Accessing tables with Z80 ASM

Page 2/3
1 | | 3

By Edwin

Paragon (1182)

Edwin's picture

10-07-2006, 18:49

About IX and IY, does anyone actually use those in games? In the past few week I've looked at a few source codes and I've never seen those beeing used.

I used them frequently in U:U as well. I think any more complex project will benefit from them. In some places you just need the extra registers. I do tend to keep them out of loops though. I actually use the 8 bit versions (undocumented instructions) often as storage or counters when I'm out of other registers.

By ARTRAG

Enlighted (6862)

ARTRAG's picture

10-07-2006, 19:43

Actually many C compilers use IX or IY to manage the heap during function calls.

the heap is used both for local variables and for parameter exchange, so the
code of the function accesses to the local variables by many LD A,(IX+offest)

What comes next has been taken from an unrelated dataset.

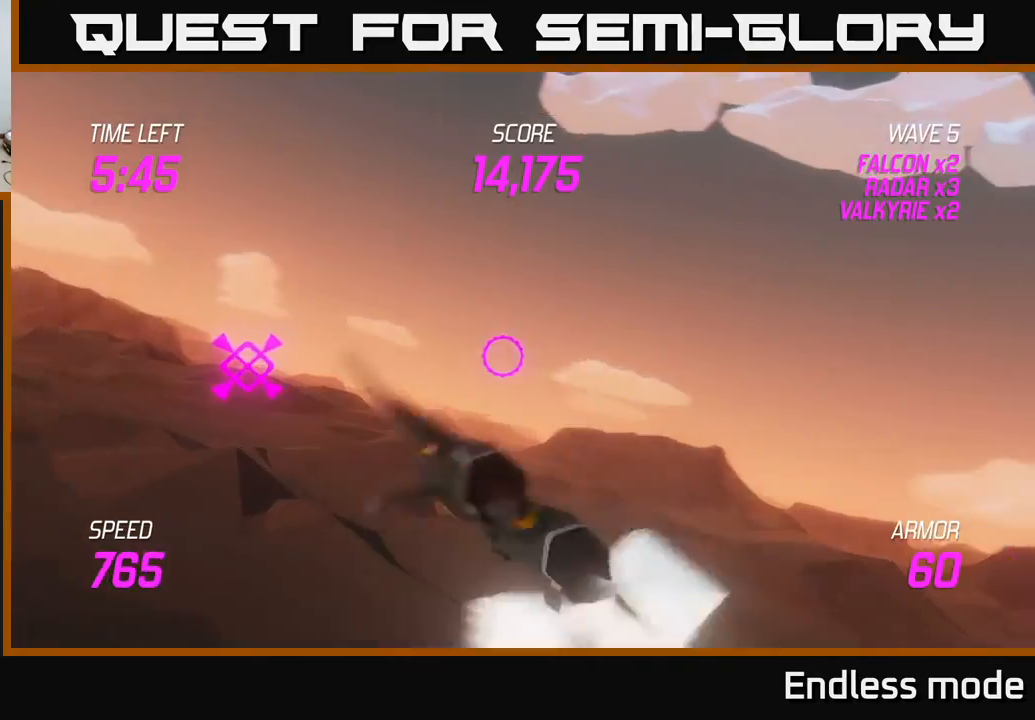
{"buttons": [], "left_stick": "right", "events": []}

Also automatic variables are stored on the heap and accessed by LD A,(IX+offest)

By PingPong

Prophet (3900)

PingPong's picture

10-07-2006, 20:17

Actually many C compilers use IX or IY to manage the heap during function calls.

the heap is used both for local variables and for parameter exchange, so the
code of the function accesses to the local variables by many LD A,(IX+offest)

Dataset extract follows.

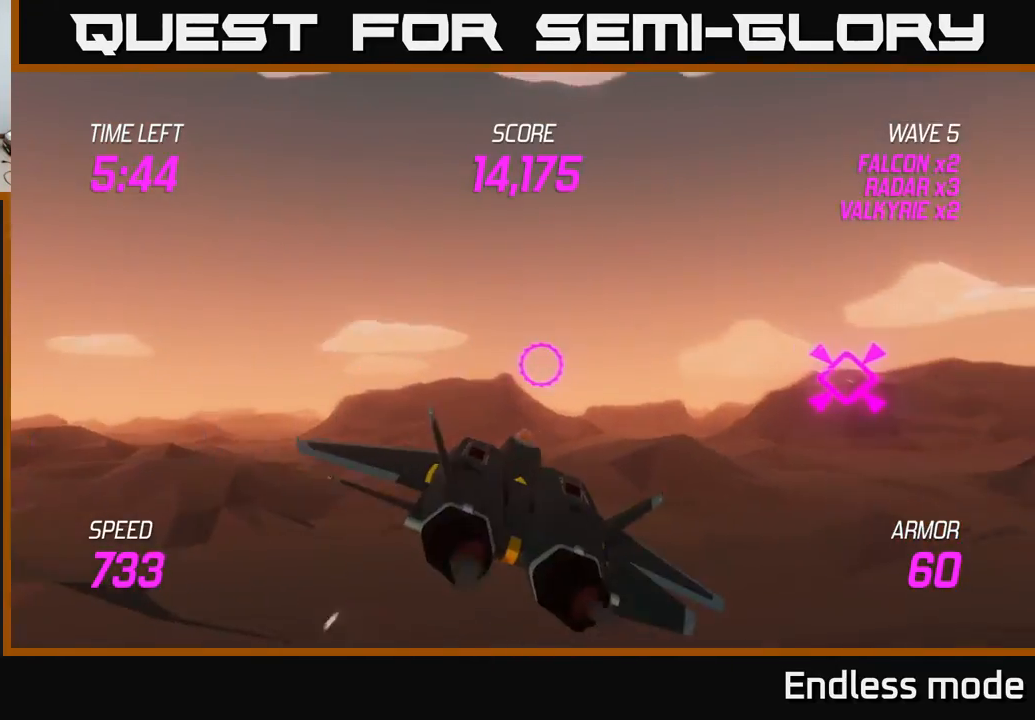
{"buttons": [], "left_stick": "right", "events": []}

Also automatic variables are stored on the heap and accessed by LD A,(IX+offest)

@tokumaru: you need to switch your coding style when passing from 6502 assembly to z80 assembly.
If you try to code z80 with 6502 style in mind, this may work, but you get poor performances.

Do not think that IX,IY register are useless, as said by ARTRAG they are quite useful to quickly address some fixed structures like this (in 'C')

struct mystruct
{
BYTE data;
int offset;
char* p;
};

these can be quickly 'mapped' in : (for example)
ld ix, mystructaddr
ld l,(ix+1)
ld h,(ix+2) ; hl = value of offset

You are right about post or pre addressing feature of 6502 (that is a true gem), but remember, that can only work in a 256 byte boundary and when crossing the boundary you come back to start (and get an extra cycle delay for that boundary crossing). So you can use lookup tables only in page 0 (first 256 bytes), since the 6502 lacks a way to specify the base address.
Instead with z80 you can use H as high order address and l as low order byte. This allow you to virtually relocate your lookup table anywhere in (64K). Paying some extra you can also get a lookup table > than 256 bytes.

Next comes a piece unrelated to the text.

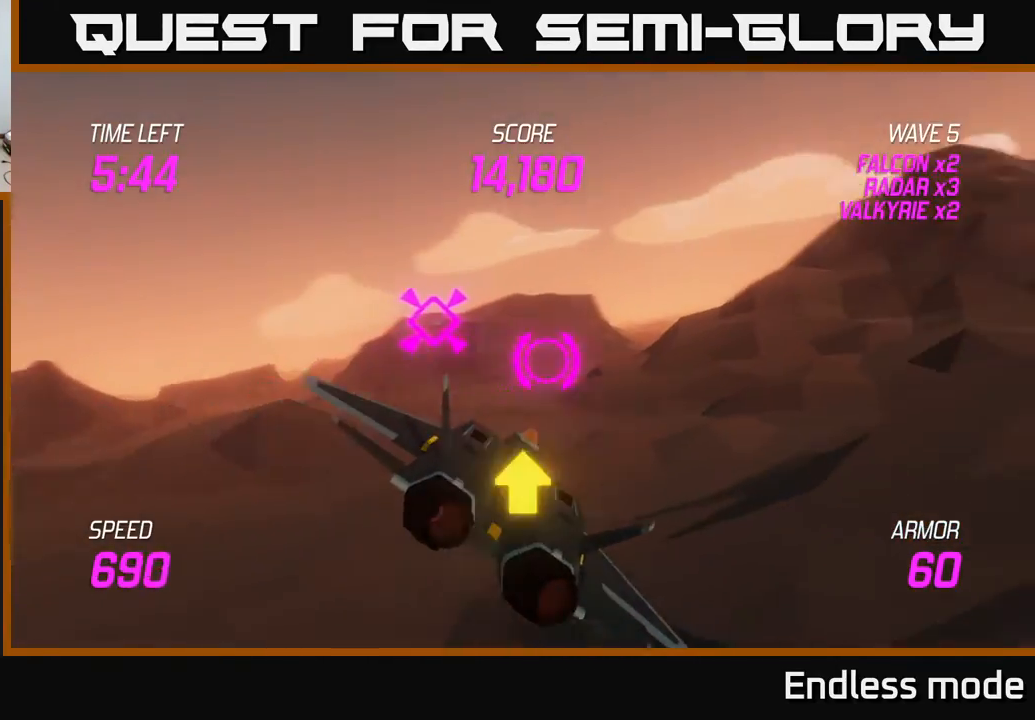
{"buttons": [], "left_stick": "right", "events": []}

Regarding speed: I do not know anything on the platform where you had programmed 6502, but remember this :

C64 had 6510 (6502 derivative) inside,
MSX/CPC/ZX Spectrum had z80.

Typically sw developed on z80 outperform the 6502 in all cases where a computational power was requested (all 3d isometric games/chess games were quicker on zx than on c64, generally).

If you try to implement multiplication via lookup table on z80 you do not get the best results. It is faster using some public domain routine available on "net".

The main important thing is to made a "switch" in thinking a algorithm. As a general rule when coding i can give you these hints:

When you choose a register to hold a frequently used value take in mind these rules:

Do not choose 'A'. It is the register that have the greater chance to be destroyed, because several istructions works only using it ( for example addition. You cannot add b to c having the result in b, one of the register should be 'A')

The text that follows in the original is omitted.